Credit data shows consumers hit by Omicron-generated disruptions, nervousness, rising prices and interest rates

Omicron-generated disruptions and nervousness along with rising prices and interest rates are taking a bigger toll on consumers, but there signs of an improvement for business.

The latest data from credit reporting firm Centrix shows consumer credit demand fell 6 percent in the year ended April, and mortgage applications were down 12 percent.

The firm's monthly credit report showed the number of consumers missing payments for unsecured credit such as Buy Now Pay Later and telecommunications contracts was close to a two-year high, while creditworthiness also eased.
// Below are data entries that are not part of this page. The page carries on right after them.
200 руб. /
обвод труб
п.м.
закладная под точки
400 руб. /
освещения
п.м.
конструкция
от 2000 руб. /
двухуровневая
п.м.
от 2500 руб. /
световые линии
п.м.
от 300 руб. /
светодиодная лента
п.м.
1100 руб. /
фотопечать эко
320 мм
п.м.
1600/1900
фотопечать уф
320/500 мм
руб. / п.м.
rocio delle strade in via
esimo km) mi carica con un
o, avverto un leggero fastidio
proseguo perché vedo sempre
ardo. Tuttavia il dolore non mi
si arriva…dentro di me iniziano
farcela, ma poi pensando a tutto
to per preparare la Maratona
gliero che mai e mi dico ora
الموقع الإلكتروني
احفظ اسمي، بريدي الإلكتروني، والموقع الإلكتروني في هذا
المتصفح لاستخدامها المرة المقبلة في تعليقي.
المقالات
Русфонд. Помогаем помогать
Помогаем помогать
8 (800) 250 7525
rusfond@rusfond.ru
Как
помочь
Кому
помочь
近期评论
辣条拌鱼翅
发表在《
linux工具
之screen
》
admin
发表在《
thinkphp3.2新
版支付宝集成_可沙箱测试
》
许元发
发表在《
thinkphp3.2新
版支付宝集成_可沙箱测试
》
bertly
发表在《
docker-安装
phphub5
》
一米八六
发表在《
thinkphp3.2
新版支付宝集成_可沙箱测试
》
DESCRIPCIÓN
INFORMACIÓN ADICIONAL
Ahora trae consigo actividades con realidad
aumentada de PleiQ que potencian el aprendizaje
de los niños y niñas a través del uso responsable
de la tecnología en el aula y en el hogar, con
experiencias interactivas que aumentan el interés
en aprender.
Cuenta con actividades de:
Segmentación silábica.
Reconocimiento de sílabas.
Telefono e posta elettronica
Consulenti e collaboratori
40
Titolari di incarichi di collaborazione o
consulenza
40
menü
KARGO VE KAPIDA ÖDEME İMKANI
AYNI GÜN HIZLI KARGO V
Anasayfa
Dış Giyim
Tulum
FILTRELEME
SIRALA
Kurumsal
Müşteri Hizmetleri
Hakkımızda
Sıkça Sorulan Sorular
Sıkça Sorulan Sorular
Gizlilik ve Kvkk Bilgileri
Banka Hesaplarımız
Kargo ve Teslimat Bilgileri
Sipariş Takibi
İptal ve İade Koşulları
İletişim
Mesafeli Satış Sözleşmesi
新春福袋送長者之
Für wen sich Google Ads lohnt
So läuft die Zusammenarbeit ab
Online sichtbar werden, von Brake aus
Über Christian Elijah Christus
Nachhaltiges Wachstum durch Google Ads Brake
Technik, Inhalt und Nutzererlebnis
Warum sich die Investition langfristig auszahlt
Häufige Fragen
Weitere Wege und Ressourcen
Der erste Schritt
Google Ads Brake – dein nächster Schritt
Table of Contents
"Arrears are also increasing across the board, as Kiwis begin to struggle with making repayments in the face of the rising cost of living," Centrix managing director Keith McLaughlin said.

He said mortgage demand had fallen 12 percent over the past year and the value of mortgage lending was down nearly a third, as the housing market slowed, mortgage rates increased, and getting credit became more difficult.

"Borrowers are being pushed into longer term mortgages to keep payments as low as they can, with 57 percent of new mortgages in 2022 issued with 30-year loan terms."

McLaughlin said mortgage arrears remained low but have been rising, which he saw as "an early signal of increasing financial hardship and a potential sign of future trouble".

However, he said there were some signs of a turnaround in business credit demand, with fewer credit defaults and improved creditworthiness.

"[This] could indicate signs of recovery across the country, or businesses managing their cashflows and making some tough calls before getting into financial distress," he said adding that the retail and hospitality sectors were showing signs of recovery.

McLaughlin said he expected tougher financial times and demand for credit to remain through the year.